**REQUIRED ACTION**
Determine how many lines of the listing below hold the string "conectadas". Reply only with the number.

EXERCISE MATERIALS Start Marker

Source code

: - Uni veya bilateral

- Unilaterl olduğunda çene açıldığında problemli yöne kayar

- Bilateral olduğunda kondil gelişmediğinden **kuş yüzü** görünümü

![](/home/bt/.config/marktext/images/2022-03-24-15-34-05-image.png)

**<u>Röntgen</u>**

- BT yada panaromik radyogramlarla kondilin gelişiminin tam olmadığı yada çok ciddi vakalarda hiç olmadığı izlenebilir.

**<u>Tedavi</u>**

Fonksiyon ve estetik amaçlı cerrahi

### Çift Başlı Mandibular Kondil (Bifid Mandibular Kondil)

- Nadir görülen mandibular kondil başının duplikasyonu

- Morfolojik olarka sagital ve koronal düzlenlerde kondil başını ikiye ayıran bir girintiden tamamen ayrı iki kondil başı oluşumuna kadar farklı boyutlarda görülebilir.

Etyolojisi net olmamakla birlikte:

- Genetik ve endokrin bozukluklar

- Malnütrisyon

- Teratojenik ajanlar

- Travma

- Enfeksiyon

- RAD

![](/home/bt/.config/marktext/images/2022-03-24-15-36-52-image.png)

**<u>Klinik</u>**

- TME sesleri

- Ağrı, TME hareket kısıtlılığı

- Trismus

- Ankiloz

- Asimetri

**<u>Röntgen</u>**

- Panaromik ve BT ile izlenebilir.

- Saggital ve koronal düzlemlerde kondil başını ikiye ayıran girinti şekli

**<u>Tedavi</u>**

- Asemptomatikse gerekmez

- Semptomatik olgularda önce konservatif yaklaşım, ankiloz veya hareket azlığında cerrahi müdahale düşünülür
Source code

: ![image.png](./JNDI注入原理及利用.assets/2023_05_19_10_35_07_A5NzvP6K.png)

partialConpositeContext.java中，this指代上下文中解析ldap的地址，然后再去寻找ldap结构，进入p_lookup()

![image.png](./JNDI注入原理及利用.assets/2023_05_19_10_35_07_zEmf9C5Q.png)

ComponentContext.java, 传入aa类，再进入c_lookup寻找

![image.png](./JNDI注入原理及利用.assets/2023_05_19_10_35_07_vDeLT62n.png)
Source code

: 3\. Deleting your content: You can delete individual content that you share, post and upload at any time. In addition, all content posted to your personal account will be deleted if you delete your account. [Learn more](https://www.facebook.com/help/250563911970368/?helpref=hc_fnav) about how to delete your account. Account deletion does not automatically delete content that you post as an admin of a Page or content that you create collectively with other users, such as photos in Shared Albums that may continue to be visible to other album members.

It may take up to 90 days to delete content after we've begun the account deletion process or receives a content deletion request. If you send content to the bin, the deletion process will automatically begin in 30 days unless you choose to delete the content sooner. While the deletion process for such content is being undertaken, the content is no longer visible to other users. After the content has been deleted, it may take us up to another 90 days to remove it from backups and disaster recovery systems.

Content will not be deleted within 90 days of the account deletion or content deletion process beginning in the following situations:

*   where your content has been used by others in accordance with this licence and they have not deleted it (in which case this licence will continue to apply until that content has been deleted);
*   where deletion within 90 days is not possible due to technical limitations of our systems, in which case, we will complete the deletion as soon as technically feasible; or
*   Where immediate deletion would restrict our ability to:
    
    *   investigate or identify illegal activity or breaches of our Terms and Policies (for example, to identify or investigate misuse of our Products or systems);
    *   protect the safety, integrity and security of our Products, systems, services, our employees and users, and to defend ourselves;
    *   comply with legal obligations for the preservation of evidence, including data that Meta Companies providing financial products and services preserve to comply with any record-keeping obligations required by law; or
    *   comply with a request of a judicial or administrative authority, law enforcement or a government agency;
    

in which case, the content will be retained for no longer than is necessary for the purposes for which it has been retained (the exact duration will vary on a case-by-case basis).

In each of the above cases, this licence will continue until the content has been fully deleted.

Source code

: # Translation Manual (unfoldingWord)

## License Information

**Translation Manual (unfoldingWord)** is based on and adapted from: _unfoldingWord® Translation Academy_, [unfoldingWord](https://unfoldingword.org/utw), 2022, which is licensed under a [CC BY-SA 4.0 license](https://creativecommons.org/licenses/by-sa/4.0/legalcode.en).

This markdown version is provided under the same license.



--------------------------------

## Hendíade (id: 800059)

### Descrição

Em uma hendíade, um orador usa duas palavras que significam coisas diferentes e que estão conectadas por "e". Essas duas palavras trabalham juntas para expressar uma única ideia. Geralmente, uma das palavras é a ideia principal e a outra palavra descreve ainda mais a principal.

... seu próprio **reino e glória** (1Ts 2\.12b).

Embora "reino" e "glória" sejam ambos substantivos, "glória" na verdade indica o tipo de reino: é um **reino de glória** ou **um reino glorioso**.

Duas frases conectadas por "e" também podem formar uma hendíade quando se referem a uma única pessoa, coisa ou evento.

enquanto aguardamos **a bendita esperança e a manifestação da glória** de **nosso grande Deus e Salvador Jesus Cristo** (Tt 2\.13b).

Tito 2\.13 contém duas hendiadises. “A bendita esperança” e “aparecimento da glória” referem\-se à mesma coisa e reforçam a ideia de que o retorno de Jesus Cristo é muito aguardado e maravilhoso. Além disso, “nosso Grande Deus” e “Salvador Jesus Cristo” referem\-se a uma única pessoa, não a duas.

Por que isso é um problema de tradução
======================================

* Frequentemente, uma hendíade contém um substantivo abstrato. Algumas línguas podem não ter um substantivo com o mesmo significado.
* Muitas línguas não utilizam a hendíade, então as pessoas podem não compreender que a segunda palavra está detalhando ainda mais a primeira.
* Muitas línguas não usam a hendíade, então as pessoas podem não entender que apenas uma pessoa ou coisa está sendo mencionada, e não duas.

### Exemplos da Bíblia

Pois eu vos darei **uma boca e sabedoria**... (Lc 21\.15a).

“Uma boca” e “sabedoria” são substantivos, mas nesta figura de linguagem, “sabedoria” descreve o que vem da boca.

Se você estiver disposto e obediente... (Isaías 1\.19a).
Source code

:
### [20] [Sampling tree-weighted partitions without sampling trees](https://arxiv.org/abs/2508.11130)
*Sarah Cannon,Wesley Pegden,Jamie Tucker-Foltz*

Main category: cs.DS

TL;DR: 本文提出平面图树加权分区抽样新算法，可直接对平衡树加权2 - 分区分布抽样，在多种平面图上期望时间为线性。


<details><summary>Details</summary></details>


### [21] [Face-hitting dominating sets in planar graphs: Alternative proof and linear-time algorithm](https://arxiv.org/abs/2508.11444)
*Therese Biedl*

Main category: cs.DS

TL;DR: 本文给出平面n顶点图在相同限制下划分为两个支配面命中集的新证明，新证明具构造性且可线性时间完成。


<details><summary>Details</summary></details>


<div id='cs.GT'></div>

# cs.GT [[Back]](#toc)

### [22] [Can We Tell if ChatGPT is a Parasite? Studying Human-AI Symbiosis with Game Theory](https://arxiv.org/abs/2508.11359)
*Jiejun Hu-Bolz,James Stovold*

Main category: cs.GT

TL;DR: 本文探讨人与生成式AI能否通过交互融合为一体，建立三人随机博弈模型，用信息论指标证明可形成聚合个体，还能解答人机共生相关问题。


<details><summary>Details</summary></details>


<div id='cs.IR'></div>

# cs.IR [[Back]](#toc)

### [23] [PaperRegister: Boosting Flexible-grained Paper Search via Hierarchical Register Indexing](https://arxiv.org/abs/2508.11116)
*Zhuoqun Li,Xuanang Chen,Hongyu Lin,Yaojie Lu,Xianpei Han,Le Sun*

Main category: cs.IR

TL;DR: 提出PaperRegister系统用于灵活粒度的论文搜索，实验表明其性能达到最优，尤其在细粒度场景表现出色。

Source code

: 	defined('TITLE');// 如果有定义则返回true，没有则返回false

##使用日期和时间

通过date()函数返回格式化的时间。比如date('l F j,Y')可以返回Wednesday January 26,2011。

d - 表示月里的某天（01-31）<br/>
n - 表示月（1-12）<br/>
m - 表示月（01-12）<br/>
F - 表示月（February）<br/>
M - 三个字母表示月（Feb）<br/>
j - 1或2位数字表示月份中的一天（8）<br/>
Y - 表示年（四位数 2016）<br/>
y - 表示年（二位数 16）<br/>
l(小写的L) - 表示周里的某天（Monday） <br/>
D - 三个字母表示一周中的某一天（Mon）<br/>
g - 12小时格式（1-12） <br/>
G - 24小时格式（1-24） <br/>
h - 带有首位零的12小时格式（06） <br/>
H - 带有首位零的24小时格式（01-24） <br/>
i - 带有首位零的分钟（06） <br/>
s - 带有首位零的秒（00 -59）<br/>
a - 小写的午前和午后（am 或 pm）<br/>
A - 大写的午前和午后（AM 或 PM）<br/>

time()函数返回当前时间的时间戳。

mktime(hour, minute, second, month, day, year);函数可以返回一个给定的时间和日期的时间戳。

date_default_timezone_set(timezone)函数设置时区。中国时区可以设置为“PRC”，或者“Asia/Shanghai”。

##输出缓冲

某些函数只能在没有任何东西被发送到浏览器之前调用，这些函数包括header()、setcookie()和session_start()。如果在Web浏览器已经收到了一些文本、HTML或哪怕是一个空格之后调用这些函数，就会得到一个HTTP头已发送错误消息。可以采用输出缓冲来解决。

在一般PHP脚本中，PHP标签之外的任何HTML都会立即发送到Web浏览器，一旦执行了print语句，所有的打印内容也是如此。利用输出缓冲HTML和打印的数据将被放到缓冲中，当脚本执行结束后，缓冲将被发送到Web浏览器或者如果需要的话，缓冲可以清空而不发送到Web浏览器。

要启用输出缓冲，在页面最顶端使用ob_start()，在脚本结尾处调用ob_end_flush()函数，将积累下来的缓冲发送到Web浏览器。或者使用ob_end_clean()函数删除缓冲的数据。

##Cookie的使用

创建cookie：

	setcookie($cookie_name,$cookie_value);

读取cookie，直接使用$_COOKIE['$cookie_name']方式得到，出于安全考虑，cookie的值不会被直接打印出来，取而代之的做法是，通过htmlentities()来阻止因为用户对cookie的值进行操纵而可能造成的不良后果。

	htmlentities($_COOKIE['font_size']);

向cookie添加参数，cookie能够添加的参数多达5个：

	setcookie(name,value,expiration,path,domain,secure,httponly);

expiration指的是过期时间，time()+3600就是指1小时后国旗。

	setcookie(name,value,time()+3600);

EXERCISE MATERIALS End Marker

**EXPECTED OUTPUT**
2